### REQUIRED WORK
• 1. Do the following statements agree with the USteal article? Answer each with yes or no, and quote the words of the article that settle it.
(a) USteal was found in a gaming tool used to customize Dota2.
(b) The United States had more USteal infections than Russia.
(c) The malware building tool Pornasdoro traced USteal to was based in China.
• 2. Echo the USteal article word for word, everything from "Freely available software" down to "Protection Center team.".

══ GIVEN TEXT

Freely available software tools can be bundled with malware designed to steal data, including account credentials, according to a Microsoft researcher who discovered and analyzed a password stealer bundled with an online gaming tool.
A password stealing Trojan called USteal was detected in a gaming tool used to customize Dota2, a Valve Corporation online battle game. A third-party distributed the software to users who wanted customize the gaming experience, wrote Alden Pornasdoro, of Microsoft's Malware Protection Center team.
"It is important to be aware of this risk, and understand just how easy it can be for malware authors to create malicious software bundles," Pornasdoro wrote in his analysis of USteal.
[Related: Top 10 Malware Threats To Microsoft PCs]
USteal writes, compresses and encrypts the usernames and passwords it steals. The Trojan was detected in March and is closely related to Ruffar, a keylogging Trojan design capture user keystrokes, including passwords and credit card information. Pornasdoro traced the malware to a Russian-based online, automated malware building tool that could be rented to create Trojans. The tool enables an attacker to customize the malware capabilities by simply clicking checkboxes.
"Once a Trojan is created with the builder, an author can choose to bundle the malware with legitimate tools, software or images," Pornasdoro wrote, adding that distribution is up to the malware's creator. "It could be as simple as uploading the file to a free hosting site and freely spam the link on forums, as comments or as instant messages. The distribution method depends on an attacker's target."
Russia ranked the highest for USteal malware infections with more than 60,000 of them, followed by the United States with more than 11,000 infections. Microsoft recommends users download software directly from the software maker's official website. Avoid links from forum posts because they can lead to repackaged, malware-laden software, Pornasdoro said.
Version 13 of the Microsoft Security Threat Report highlighted the technique of bundling malicious software in legitimate software applications. The technique has been popular with adware designed to send system data and an individual's browsing habits to an aggressive ad network without the victim's consent.

════
══ DATA LISTING

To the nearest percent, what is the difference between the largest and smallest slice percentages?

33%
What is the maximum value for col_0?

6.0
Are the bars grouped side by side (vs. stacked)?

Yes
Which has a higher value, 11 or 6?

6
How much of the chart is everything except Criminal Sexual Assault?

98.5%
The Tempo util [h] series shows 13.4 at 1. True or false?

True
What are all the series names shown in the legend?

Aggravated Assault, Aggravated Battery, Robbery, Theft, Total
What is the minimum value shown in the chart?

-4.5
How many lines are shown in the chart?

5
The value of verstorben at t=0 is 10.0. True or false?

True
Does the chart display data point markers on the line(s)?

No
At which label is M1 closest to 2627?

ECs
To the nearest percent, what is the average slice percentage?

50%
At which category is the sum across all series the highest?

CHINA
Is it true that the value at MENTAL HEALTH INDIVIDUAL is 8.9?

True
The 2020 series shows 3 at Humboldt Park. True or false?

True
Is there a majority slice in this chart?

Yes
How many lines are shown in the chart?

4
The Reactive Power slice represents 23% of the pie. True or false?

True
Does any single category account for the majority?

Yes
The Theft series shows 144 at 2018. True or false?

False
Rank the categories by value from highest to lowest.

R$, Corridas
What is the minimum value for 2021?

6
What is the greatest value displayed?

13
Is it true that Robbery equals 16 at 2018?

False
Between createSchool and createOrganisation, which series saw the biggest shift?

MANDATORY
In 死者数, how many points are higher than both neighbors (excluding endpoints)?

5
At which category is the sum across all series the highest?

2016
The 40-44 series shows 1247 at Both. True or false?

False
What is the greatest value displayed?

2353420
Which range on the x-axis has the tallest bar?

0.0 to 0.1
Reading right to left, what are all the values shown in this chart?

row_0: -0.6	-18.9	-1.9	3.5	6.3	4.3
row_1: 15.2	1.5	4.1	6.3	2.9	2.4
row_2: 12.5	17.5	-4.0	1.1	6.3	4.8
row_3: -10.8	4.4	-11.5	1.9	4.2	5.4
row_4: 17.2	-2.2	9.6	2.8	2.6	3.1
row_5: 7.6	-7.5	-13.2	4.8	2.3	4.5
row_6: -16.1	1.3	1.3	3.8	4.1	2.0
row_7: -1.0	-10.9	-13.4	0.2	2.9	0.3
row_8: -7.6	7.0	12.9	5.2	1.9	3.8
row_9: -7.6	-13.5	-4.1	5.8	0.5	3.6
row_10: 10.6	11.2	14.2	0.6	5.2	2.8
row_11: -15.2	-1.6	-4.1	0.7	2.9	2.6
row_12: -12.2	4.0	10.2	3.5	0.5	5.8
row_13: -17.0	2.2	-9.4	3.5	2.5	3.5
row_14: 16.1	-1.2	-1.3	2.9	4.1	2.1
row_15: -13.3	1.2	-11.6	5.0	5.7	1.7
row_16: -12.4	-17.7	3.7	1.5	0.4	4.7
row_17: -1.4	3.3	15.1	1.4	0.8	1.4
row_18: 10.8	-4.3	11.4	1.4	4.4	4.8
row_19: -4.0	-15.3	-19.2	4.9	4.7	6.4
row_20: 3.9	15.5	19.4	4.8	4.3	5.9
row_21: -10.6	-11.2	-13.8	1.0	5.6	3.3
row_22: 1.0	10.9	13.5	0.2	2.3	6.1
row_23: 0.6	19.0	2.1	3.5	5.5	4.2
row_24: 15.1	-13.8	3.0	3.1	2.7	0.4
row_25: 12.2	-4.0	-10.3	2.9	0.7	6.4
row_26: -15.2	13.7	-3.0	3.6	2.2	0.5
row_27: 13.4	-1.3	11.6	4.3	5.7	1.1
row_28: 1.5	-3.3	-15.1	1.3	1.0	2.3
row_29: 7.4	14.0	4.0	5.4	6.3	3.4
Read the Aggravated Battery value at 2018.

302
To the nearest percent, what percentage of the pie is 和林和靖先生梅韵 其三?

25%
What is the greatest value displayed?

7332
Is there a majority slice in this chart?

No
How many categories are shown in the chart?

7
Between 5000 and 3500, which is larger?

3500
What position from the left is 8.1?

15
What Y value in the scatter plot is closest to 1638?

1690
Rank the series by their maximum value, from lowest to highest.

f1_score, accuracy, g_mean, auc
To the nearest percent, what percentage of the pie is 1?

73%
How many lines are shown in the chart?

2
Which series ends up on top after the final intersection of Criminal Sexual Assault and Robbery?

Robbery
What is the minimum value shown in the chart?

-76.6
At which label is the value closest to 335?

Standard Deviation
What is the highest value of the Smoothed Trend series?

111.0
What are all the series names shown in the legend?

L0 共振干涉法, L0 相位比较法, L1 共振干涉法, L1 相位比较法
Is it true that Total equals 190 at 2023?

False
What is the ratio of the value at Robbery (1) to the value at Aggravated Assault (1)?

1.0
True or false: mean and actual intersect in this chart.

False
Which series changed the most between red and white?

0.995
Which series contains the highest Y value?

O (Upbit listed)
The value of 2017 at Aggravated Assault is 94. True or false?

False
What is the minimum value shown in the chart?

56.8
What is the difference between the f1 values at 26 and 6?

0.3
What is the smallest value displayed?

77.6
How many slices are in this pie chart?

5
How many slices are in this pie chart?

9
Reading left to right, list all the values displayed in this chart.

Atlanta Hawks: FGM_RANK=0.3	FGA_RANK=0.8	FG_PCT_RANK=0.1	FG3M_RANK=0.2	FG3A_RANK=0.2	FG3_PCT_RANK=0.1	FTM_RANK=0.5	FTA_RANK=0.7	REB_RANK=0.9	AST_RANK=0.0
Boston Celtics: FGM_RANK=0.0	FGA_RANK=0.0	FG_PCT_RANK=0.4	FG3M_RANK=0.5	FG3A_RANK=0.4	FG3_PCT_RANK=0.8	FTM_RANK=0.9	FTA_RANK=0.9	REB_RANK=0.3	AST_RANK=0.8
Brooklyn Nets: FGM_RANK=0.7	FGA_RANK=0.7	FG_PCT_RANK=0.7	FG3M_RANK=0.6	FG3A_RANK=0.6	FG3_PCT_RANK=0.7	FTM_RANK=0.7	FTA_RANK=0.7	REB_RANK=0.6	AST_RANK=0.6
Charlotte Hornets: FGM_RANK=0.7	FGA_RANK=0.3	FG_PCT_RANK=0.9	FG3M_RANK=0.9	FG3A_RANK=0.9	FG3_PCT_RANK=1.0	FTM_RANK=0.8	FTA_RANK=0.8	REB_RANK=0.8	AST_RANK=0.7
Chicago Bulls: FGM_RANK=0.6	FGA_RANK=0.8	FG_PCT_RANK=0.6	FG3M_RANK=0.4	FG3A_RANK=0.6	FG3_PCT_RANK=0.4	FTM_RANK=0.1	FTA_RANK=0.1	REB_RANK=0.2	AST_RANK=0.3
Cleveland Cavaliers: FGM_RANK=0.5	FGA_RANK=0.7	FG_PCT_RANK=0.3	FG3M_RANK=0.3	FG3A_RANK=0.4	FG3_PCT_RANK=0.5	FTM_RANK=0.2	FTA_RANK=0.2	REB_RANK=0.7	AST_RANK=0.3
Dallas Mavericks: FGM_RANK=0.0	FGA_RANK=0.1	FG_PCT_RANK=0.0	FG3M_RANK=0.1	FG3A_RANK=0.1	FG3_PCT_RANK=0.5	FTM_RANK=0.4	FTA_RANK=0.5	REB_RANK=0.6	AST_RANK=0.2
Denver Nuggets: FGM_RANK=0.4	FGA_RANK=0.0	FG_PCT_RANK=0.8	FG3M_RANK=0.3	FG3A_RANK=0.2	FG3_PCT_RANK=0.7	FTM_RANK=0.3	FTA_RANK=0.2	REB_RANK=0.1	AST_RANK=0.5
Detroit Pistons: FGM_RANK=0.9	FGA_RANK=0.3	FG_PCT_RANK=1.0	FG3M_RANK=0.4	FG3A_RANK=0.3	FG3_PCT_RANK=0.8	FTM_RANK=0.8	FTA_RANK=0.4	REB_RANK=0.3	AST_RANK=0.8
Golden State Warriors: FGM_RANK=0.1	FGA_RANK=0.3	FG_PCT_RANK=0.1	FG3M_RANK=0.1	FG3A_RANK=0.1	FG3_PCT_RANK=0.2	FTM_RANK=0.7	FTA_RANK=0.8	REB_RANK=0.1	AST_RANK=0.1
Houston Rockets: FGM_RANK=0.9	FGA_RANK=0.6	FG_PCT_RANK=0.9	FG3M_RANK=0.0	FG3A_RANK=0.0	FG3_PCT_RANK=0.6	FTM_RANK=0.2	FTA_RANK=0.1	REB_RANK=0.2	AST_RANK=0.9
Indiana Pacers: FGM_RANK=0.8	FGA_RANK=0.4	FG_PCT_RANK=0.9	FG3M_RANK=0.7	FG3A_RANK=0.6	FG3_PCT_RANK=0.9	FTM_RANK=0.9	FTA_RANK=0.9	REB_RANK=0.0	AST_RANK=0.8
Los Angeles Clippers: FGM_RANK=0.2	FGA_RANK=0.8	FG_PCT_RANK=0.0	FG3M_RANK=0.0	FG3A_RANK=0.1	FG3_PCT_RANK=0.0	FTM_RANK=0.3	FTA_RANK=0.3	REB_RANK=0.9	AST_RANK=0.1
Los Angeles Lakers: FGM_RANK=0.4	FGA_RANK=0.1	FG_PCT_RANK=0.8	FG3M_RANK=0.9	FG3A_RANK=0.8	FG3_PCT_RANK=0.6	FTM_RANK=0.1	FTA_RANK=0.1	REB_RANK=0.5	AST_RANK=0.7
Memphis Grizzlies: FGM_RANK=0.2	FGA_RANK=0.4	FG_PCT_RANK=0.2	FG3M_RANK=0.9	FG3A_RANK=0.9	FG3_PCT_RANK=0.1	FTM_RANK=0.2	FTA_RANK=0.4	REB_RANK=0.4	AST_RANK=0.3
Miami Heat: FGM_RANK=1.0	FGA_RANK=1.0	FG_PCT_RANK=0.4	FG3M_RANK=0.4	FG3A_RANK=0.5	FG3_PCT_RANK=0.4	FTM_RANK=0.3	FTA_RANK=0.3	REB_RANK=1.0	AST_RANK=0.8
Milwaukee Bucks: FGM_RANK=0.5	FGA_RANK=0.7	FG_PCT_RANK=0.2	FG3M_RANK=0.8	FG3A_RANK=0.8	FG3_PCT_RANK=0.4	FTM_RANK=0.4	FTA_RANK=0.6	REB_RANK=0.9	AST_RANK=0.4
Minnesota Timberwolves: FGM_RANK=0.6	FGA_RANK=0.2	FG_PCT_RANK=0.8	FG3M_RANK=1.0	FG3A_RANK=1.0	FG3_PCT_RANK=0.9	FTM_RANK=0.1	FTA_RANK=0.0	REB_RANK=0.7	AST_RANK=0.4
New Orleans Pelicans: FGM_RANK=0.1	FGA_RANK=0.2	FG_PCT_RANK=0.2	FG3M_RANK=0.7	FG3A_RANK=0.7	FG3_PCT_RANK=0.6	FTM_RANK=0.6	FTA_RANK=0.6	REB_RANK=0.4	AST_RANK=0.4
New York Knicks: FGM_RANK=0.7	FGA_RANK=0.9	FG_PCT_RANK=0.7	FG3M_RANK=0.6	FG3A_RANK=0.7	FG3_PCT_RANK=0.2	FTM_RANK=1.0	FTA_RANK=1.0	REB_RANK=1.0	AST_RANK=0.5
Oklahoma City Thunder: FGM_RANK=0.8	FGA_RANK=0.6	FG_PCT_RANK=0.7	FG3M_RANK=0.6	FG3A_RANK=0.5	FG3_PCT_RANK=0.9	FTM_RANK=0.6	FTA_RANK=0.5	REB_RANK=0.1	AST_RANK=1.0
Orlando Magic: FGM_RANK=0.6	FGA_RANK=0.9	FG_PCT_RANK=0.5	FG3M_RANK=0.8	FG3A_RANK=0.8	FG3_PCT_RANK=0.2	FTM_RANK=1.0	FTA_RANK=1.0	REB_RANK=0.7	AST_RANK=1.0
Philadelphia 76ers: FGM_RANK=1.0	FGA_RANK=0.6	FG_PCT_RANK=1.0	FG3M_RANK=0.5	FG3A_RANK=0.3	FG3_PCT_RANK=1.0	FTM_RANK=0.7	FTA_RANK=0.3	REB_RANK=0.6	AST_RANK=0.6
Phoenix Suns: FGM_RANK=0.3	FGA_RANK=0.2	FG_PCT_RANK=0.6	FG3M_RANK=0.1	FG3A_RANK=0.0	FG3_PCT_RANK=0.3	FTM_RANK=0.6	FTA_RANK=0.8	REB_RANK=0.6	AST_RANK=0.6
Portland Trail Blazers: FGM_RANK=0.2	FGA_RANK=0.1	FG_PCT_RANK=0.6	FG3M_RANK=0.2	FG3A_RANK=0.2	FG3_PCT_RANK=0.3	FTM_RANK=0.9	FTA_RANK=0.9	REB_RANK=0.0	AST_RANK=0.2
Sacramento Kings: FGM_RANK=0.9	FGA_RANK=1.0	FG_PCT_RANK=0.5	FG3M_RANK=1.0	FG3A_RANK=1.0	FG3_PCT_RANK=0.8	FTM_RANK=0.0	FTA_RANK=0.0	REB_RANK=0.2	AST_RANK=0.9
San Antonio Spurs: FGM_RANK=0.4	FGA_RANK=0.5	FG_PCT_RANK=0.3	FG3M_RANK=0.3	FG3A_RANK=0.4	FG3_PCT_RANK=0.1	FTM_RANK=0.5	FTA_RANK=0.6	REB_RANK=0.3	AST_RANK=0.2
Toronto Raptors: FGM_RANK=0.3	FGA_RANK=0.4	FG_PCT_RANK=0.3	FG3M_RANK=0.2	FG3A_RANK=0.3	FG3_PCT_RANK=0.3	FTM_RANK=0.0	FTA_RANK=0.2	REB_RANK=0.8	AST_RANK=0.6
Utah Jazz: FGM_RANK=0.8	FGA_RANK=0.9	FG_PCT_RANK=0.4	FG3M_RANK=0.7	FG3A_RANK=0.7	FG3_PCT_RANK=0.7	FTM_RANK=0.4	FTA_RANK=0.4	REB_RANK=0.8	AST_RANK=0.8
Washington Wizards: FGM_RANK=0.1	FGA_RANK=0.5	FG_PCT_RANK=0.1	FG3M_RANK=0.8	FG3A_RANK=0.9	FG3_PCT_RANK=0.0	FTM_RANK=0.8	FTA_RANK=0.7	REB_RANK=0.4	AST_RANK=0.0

════

### RESPONSES IN ORDER
• 1.
(a) Yes. "A password stealing Trojan called USteal was detected in a gaming tool used to customize Dota2"
(b) No. "Russia ranked the highest for USteal malware infections with more than 60,000 of them, followed by the United States with more than 11,000 infections."
(c) No. "Pornasdoro traced the malware to a Russian-based online, automated malware building tool"

• 2.
Freely available software tools can be bundled with malware designed to steal data, including account credentials, according to a Microsoft researcher who discovered and analyzed a password stealer bundled with an online gaming tool.
A password stealing Trojan called USteal was detected in a gaming tool used to customize Dota2, a Valve Corporation online battle game. A third-party distributed the software to users who wanted customize the gaming experience, wrote Alden Pornasdoro, of Microsoft's Malware Protection Center team.